PROMPT.
Copy out the lines from the beginning of the records through the line containing "77H139L140 78V75L138 72L136", including both ends, and leave the pictures out.

┌──

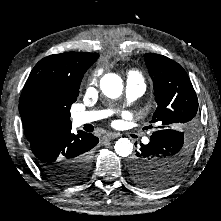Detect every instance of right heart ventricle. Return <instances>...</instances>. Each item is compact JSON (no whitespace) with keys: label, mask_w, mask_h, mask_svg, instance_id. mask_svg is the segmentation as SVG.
Wrapping results in <instances>:
<instances>
[{"label":"right heart ventricle","mask_w":221,"mask_h":221,"mask_svg":"<svg viewBox=\"0 0 221 221\" xmlns=\"http://www.w3.org/2000/svg\"><path fill=\"white\" fill-rule=\"evenodd\" d=\"M128 77H139L140 78V75L138 72L136 71H130L129 74H128Z\"/></svg>","instance_id":"obj_1"}]
</instances>
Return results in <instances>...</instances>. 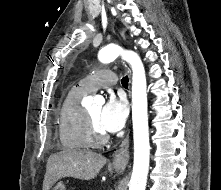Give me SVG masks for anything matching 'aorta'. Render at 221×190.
Returning <instances> with one entry per match:
<instances>
[{
	"instance_id": "762f6f07",
	"label": "aorta",
	"mask_w": 221,
	"mask_h": 190,
	"mask_svg": "<svg viewBox=\"0 0 221 190\" xmlns=\"http://www.w3.org/2000/svg\"><path fill=\"white\" fill-rule=\"evenodd\" d=\"M119 56L132 67V121L134 139V164L129 190H145L149 170L150 144L147 114L146 75L137 53L109 45L99 51L98 59L110 63Z\"/></svg>"
}]
</instances>
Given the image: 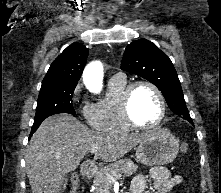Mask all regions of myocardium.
Listing matches in <instances>:
<instances>
[{"label": "myocardium", "mask_w": 221, "mask_h": 193, "mask_svg": "<svg viewBox=\"0 0 221 193\" xmlns=\"http://www.w3.org/2000/svg\"><path fill=\"white\" fill-rule=\"evenodd\" d=\"M139 86H148L149 88H151L157 95L159 103H160L159 116L157 120L150 125H142L136 122L131 112V99H132L135 89ZM120 107H121L123 118L126 121V123L130 127L135 128V129H140V130H153V129L158 128L162 124L166 116L165 97L162 91L160 90V88L149 80H137L128 84L126 88L124 89L123 94L121 96Z\"/></svg>", "instance_id": "f54148a6"}]
</instances>
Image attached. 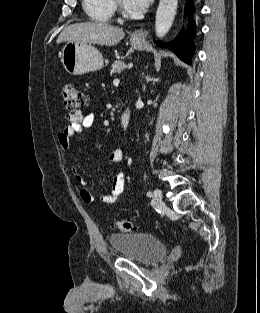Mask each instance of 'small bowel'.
<instances>
[{"label": "small bowel", "mask_w": 260, "mask_h": 313, "mask_svg": "<svg viewBox=\"0 0 260 313\" xmlns=\"http://www.w3.org/2000/svg\"><path fill=\"white\" fill-rule=\"evenodd\" d=\"M68 125L65 126L62 131L57 136V142L60 148L63 150H68L70 147L71 139L75 135L82 134L85 130L94 126L96 122L95 115L92 113H83L80 110L70 112L66 115ZM124 159V152L122 149H116L112 151L108 160L111 163H120ZM72 171L76 182L81 186L79 194L82 201L86 204H92L95 202V198L92 195L91 191L87 187V183L81 173L78 170V167L72 163ZM125 190V175L120 172L118 173L114 180L112 190L109 194L104 195L100 198V202L104 204L115 203L124 193Z\"/></svg>", "instance_id": "1"}]
</instances>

└──

ANSWER BELOW.
Detect every instance of right heart ventricle. Return <instances>...</instances>. Each item is compact JSON (no whitespace) with keys: label, mask_w, mask_h, mask_svg, instance_id. mask_svg is the segmentation as SVG.
Wrapping results in <instances>:
<instances>
[{"label":"right heart ventricle","mask_w":221,"mask_h":221,"mask_svg":"<svg viewBox=\"0 0 221 221\" xmlns=\"http://www.w3.org/2000/svg\"><path fill=\"white\" fill-rule=\"evenodd\" d=\"M128 77H139L140 78V75L138 72L136 71H130L129 74H128Z\"/></svg>","instance_id":"obj_1"}]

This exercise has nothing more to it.